By now, Dr. Kindt has treated hundreds of patients, most of whom suffer from specific phobias—snakes, needles, mice, or even more peculiar ones like cats or butterflies—as well as subjects battling post-traumatic stress. Because the process is so quick, she is able to see several patients per week while pursuing further research in the field.
The docuseries, directed by Lana Wilson and spanning four 15-minute episodes, is a fascinating treat, allowing us a window into the treatment processes for multiple phobic patients as well as one veteran suffering from PTSD. For almost all of them, the treatment proves immediately successful. But Wilson does include one episode, titled “You Did Your Very Best,” dedicated to failed attempts, illustrating how, when a patient is more reluctant to lean into their fear, their protective impulses prevent the cure from taking hold. “It’s almost as if you believe more in the effects if it not always works,” Dr. Kindt reflects to a research assistant after a disappointing day. “You learn very often more from a failed experiment than from a successful experiment. It’s a hard way to learn.”
Post-traumatic stress has been an especially difficult disorder for Dr. Kindt to treat, given the unique challenge of recreating past trauma. It’s easy to guide an arachnophobe near a tarantula. But how do you convincingly recreate the Afghanistan war? The episode “Nighttime in Kabul” demonstrates how her team unlocked a method combining verbal storytelling and virtual reality. “We still do not really understand how we can explain the intrusive memories, the vividness of the memories,” Dr. Kindt says of PTSD. “And much more goes on like depression, or feelings of guilt and shame, and problems with trusting other people or with attachment. It can be quite a complex disorder.”
There are also some that have ethical issues with the treatment, most likely based around the bizarre, Eternal Sunshine of the Spotless Mind-esque question of whether troublesome memories should be erased in the first place. But, as Dr. Kindt explains, the treatment isn’t deleting the memory completely; it’s simply nullifying the fear element. Still, that doesn’t mean Dr. Kindt will allow just anyone in. When an ice skater wrote to her requesting help conquering a fear of performing a forward crossover, the doctor turned her away. “It’s not interfering with your daily life,” Dr. Kindt recalls telling her. “That was for us a sort of critical point.”

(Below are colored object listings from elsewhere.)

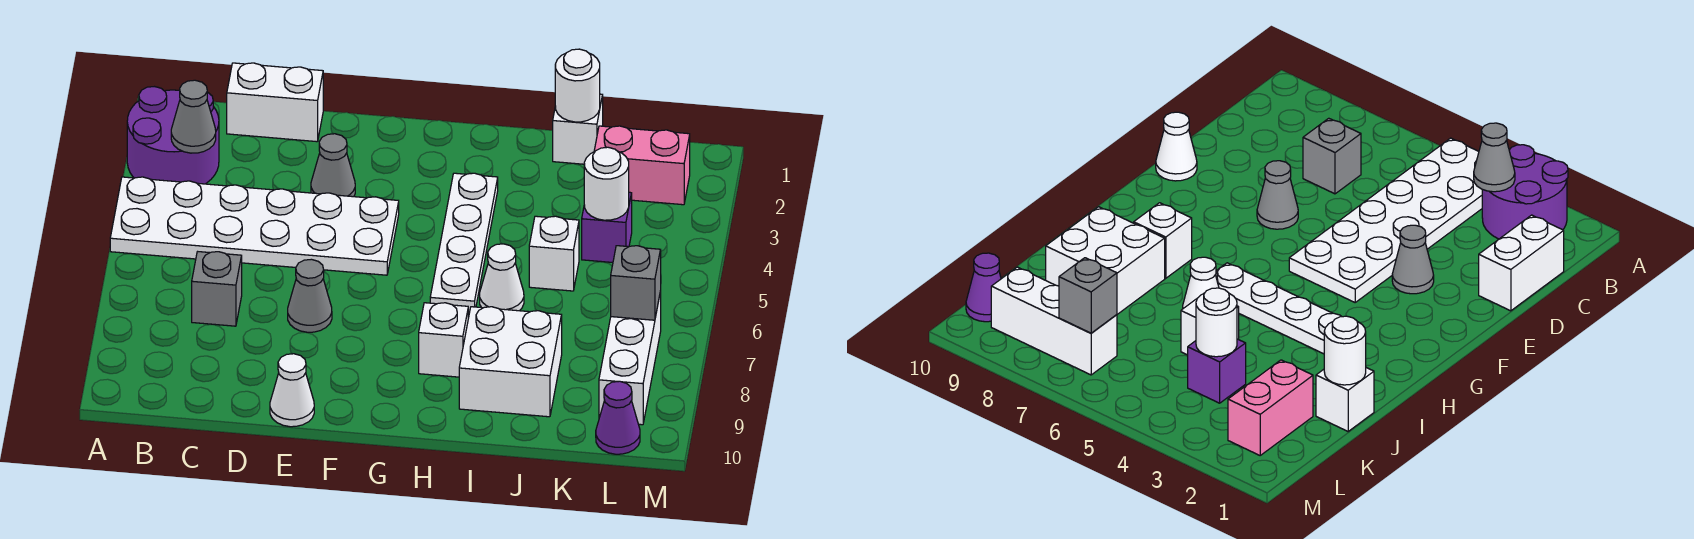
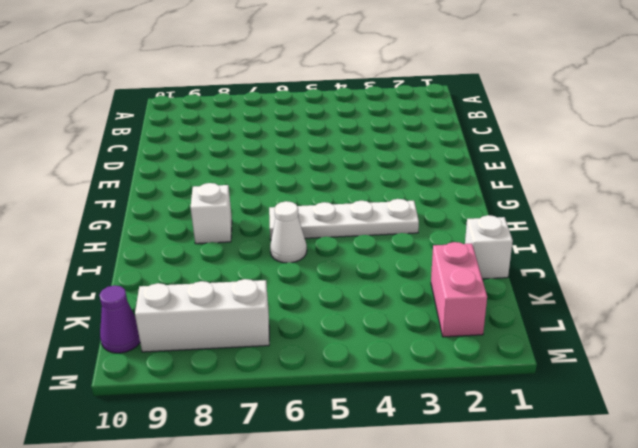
none -> purple 2x2 round brick [127,87,219,184]
none -> white 2x6 plate [110,177,399,275]
none -> white 1x2 brick [227,63,323,142]

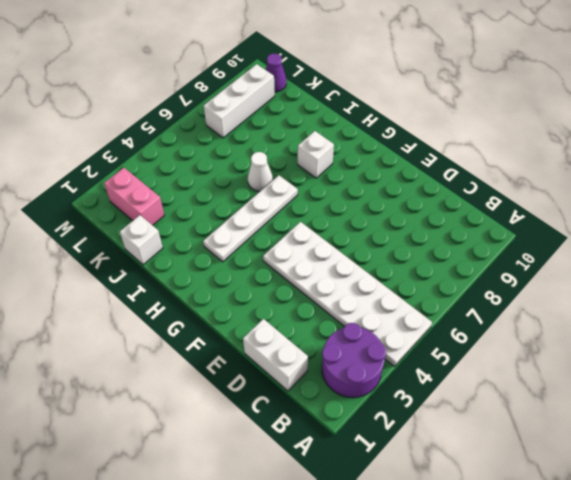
none -> grey 1x1 brick [192,252,242,326]
none -> grey 1x1 cone [311,134,355,197]
none -> grey 1x1 cone [288,259,332,332]

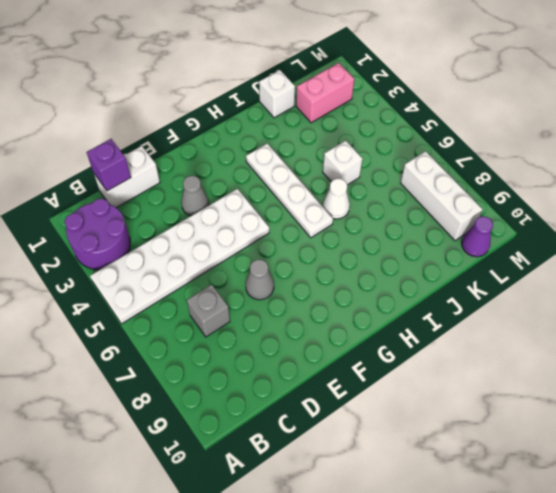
purple 1x1 brick [87,139,131,191] -> purple 1x1 brick moved to [582,192,632,262]
none -> white 1x1 cone [270,354,314,427]
none -> white 1x1 brick [419,303,468,377]
none -> white 2x2 brick [459,307,562,417]

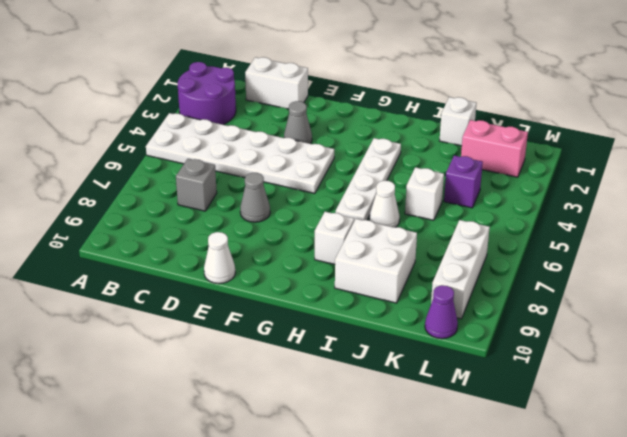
none -> grey 1x1 cone [171,80,216,153]
none -> white 1x1 round brick [555,49,600,122]
none -> white 1x1 round brick [584,147,629,220]

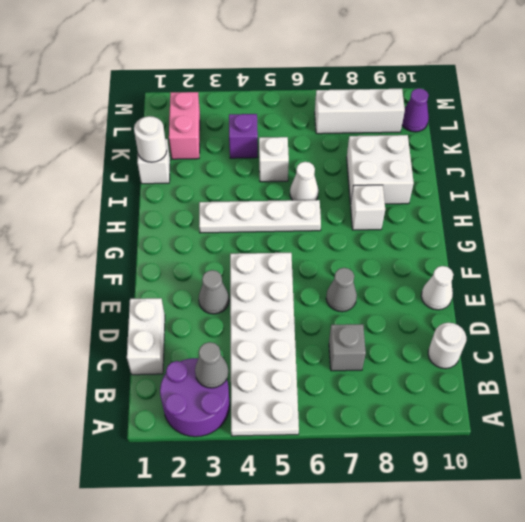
white 1x1 round brick [428,323,466,369] -> white 1x1 round brick moved to [584,147,629,220]
none -> grey 1x1 brick [611,246,661,320]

Moving forward, Dr. Kindt’s research (last year she was awarded more than two million Euros in grant money) will hone in on the treatment’s timing: how long a patient should be exposed before taking the pill. As of now, Dr. Kindt relies on experience and intuition. If her team can locate specific markers for when the fear memory is triggered and reconsolidated, she will be able to prescribe specific exposure time spans for each individual case. A development like that would not only raise the success rate in her own clinic, but would also enable her extend the treatment to other labs around the world.

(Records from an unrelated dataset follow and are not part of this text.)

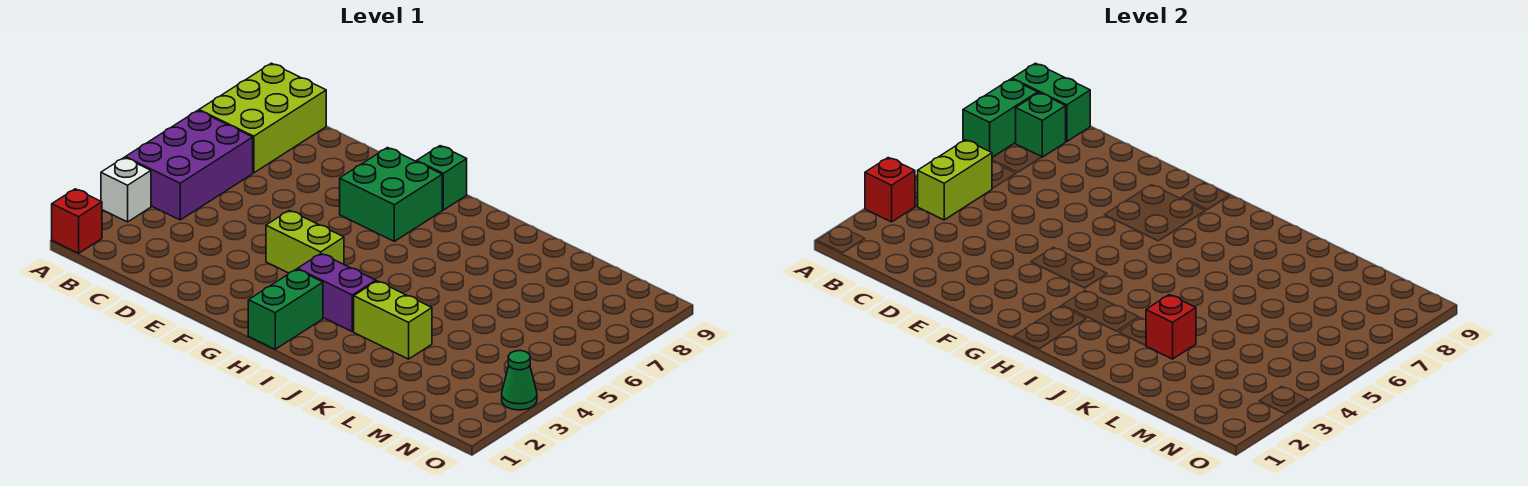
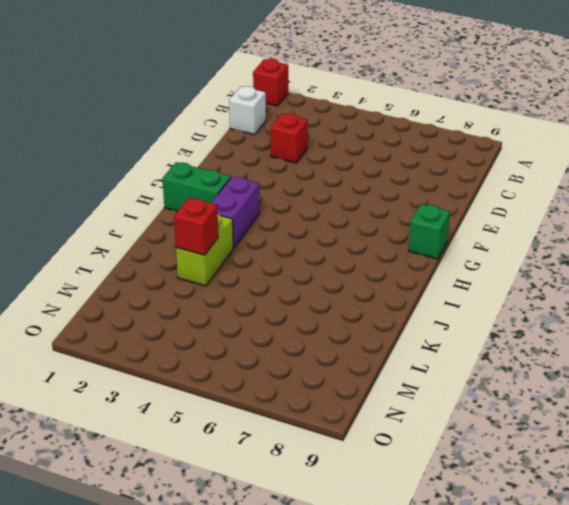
white 1x1 brick [229,86,266,135] -> white 1x1 brick moved to [101,158,151,222]
red 1x1 brick [271,113,308,163] -> red 1x1 brick moved to [865,158,915,222]
none -> purple 2x3 brick [125,111,253,220]
none -> lime 2x3 brick [199,63,326,173]
none -> lime 1x2 brick [266,210,344,273]

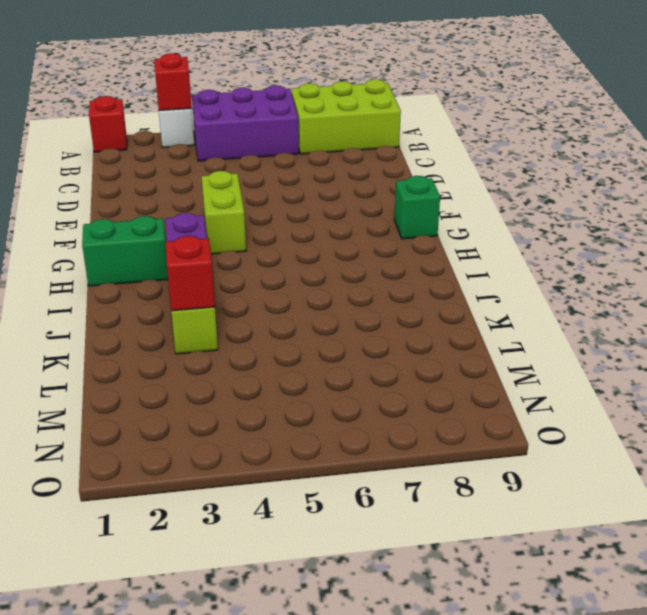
none -> green 2x2 brick [340,148,442,241]
none -> green 1x1 cone [502,351,537,410]
none -> green 1x2 brick [963,79,1038,157]

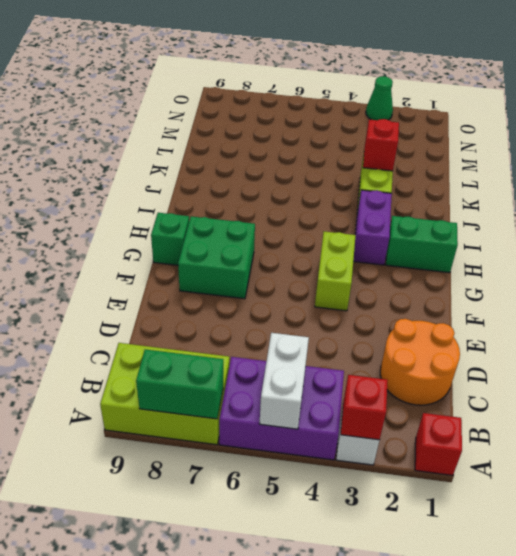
white 1x2 brick [259,333,309,429] -> lime 1x2 brick [917,140,992,220]
orange 2x2 round brick [380,319,460,405] -> none
none -> green 1x2 brick [1012,63,1090,141]
none -> green 1x1 brick [1016,93,1066,157]

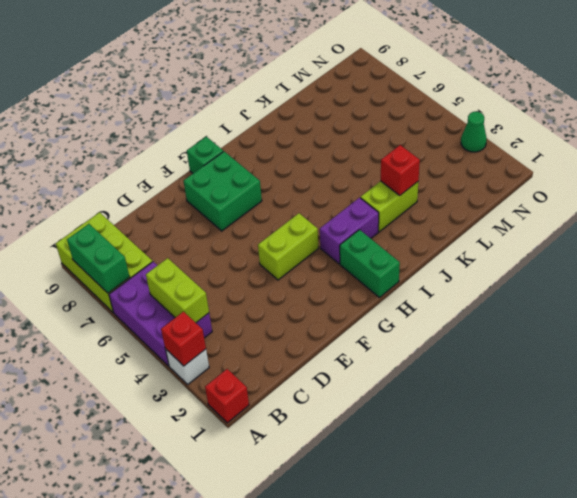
none -> green 1x2 brick [1012,63,1090,141]
none -> green 1x1 brick [1016,93,1066,157]

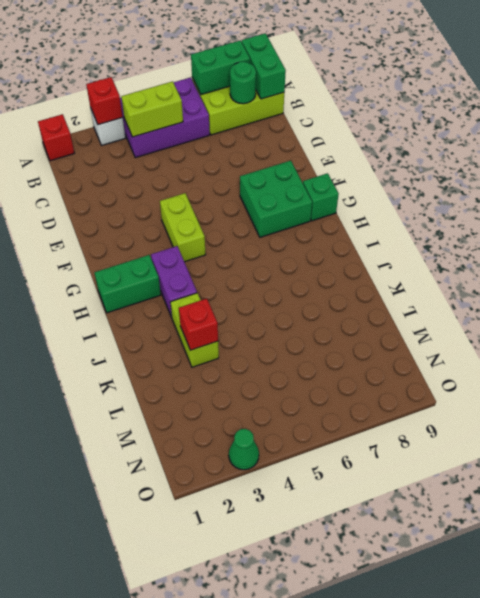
green 1x1 round brick [230,62,256,104] -> green 1x1 brick [1016,93,1066,157]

Even with this goal in mind, Dr. Kindt acknowledges that we’re just in the beginning stages of understanding how emotional memory operates. Any next steps, she says, must include a combination of lab research, experimentation, and human therapy. “It’s so difficult to implement this treatment in other practices,” she says. “My opinion is that we should better understand the underlying principles which are really difficult, and take time. We need to be patient.”